According to the interview, what role will Galen Dara take on in Year Two?

- **EXTRACT**
====
Here is our final Q&A, with Galen Dara, who will be illustrating each issue in Year Two.

fireside promo_FINAL 8x10 smWhen we talked about your doing an illustration for the Kickstarter, I kind of had a vague idea of a storyteller and audience gathered around a fire . How did you get from that to the fatanstical image you created?

Oh that was so much fun! I wanted to do something mysterious and magical, depicting a fireside as this powerful symbol of communal sharing. I wanted the gathering of storytellers to be a menagerie of fantastical beings bringing their mystery and their magic and their stories to the gathering. Neil Gaiman said of storytellers; “We are not our faces… Read the books. That’s when you see us properly: naked priestesses and priests of forgotten religions, our skins glistening with scented oils, scarlet blood dripping down from our hands, bright birds flying out from our open mouths. Perfect, we are, and beautiful in the fire’s golden light…” That is how I see those with the gift for storytelling. That is a bit of what I was trying to channel here.

Where do you look for inspiration? 

I like to look at how other artists have tackled similar imagery. I’ll spend a good bit of time collecting an eclectic range of ideas and visuals from photographers, designers, movies, comics, and art annuals (pinterest is my newest favorite thing), but at a certain point I need to put that all away. Take all those other fabulous creators and put them behind the door so I can dive in doing it my way. If I get stuck, I open the door again and let the party back in, but I have to be careful; that can been an easily justified way of work avoidance.

Is your artwork all done electronically, or do you work on paper and scan, or a mix? Can you tell us what tools you use in either case?
====
(Stored data entries)
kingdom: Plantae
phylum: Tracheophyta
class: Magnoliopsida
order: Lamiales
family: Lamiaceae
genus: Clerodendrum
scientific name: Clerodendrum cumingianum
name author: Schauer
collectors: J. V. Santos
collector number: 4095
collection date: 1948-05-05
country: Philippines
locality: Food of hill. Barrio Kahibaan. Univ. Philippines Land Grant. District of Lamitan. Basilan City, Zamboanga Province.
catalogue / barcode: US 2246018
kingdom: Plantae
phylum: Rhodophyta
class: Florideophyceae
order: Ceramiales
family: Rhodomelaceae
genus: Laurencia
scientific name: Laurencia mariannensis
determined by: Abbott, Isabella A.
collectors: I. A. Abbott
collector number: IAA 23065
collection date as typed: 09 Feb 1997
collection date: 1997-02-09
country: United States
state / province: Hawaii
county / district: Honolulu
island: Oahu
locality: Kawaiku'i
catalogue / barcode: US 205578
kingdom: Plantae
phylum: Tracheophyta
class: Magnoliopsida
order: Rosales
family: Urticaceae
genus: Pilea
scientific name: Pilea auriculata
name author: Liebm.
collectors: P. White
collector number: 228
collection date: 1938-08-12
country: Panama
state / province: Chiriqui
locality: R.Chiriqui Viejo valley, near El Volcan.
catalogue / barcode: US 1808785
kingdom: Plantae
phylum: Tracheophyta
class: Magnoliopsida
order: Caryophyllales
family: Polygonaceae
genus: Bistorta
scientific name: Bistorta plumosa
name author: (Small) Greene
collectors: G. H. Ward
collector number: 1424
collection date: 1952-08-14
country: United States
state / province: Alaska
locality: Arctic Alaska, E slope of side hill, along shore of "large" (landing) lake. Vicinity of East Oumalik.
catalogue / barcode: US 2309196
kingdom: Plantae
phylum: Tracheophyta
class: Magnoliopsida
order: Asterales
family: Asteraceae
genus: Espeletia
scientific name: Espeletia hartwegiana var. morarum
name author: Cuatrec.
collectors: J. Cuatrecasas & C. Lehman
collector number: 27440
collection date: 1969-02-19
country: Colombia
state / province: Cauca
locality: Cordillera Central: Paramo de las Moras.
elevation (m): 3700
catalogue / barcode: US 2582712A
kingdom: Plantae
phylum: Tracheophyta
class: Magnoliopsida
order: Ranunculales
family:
====
- **WRITTEN ANSWER**
Galen Dara will be illustrating each issue in Year Two.